Дневальный, когда я стал объяснять, чего мне от него надо, прервал меня на полуслове. Он не полез в «заначку», а вытащил из подготовленного свертка свое полотенце и тут же разорвал на две части. Одну из половинок он протянул мне.
На сдачу хватит. Будут придираться — стой, что такое выдали. С тебя трешка. Расплатишься утром. Канай живо!
Он отошел к двери и заорал диким голосом:
— Барак, внимание! Все на вахту. Объявляется ледовый поход в баню!
В лагере баня — всегда праздник. Но поход в нее, если она не в зоне, а подальше, — тяжелое испытание. На работу шагают, топают, тащатся, шкандыбают или плетутся — кто какое слово употребляет, — а в баню несутся как угорелые. В первые пятерки пристраиваются самые борзые и задают такой темп, что и молодые стрелочки, обожающие резвый шаг, орут: «Последний, приставить ногу!» — и для убедительности щелкают затворами винтовок, а иногда пускают и пулю в небо. Колонна, покоряясь, замирает на несколько секунд, из рядов несется яростный мат уголовников, снова начинается степенное движение — и снова уже на пятом шаге оно превращается в бег. Не помню случая, чтоб на два километра от нашей зоны до бани, расположенной за поселком, мы потратили больше пятнадцати минут.
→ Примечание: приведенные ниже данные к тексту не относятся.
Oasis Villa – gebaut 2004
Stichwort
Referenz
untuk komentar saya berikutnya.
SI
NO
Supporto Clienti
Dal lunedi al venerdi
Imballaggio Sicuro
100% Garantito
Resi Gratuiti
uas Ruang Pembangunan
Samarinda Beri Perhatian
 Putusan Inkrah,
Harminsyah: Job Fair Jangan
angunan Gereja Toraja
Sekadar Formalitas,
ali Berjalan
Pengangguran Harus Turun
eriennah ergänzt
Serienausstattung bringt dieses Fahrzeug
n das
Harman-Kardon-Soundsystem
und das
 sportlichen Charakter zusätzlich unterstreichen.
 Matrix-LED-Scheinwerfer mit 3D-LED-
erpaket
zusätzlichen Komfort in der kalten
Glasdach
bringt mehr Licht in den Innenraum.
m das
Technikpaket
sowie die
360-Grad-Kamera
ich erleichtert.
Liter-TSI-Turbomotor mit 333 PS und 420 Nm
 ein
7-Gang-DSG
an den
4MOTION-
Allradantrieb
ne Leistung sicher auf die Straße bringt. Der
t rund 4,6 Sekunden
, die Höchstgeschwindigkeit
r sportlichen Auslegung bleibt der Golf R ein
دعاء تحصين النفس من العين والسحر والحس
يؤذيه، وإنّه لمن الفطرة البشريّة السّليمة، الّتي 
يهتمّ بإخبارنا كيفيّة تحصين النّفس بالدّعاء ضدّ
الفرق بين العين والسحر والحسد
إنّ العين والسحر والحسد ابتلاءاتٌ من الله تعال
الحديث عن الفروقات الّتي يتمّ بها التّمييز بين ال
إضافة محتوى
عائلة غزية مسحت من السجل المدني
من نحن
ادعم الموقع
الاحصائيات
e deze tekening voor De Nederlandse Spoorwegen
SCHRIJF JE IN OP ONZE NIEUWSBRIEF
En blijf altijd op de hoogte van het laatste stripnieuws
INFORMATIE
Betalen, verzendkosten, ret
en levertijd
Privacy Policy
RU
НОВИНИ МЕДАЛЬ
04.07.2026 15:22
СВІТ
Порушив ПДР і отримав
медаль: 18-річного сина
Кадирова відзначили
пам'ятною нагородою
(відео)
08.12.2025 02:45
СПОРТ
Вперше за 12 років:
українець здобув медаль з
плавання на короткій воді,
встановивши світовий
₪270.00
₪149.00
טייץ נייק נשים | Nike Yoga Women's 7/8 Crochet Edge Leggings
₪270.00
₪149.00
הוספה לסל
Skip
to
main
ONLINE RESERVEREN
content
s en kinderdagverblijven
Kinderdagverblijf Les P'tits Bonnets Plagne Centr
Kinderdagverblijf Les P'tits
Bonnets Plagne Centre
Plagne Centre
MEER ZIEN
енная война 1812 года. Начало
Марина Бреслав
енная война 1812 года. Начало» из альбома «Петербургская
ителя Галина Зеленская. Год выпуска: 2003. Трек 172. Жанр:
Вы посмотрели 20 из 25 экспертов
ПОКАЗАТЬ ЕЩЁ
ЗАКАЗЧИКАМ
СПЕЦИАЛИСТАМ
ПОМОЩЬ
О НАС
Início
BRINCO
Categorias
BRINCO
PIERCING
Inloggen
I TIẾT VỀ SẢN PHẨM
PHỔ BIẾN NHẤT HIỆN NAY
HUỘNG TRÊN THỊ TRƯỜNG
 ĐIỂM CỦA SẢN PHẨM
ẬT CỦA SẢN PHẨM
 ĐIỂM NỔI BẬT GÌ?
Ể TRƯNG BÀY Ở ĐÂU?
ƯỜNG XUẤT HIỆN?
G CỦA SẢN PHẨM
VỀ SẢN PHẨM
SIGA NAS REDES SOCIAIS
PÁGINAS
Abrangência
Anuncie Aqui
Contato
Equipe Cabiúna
После скачки по заболоченной тундре мы переводили дыхание в предбаннике. Я медленно раздевался, набирая утраченные в беге силы. Взяв шайку, я поплелся на раздачу, где выдавали мыло. Здесь выстроилась очередь в полсотни голых мужчин. Впереди меня стоял дядя Костя, позади — новый знакомый, тоже инженер, Тимофей Кольцов. Очередь продвигалась довольно быстро, задумываться не приходилось — надо было следить за собой, чтоб не поскользнуться босыми ногами на очень скользком, отполированном многими тысячами пяток деревянном полу. Но я задумался. Я размышлял о том, как буду жить в новом и страшном для меня уголовном мире, и позабыл, что мир этот окружает меня и сейчас и отвлекаться от него нельзя ни на минуту.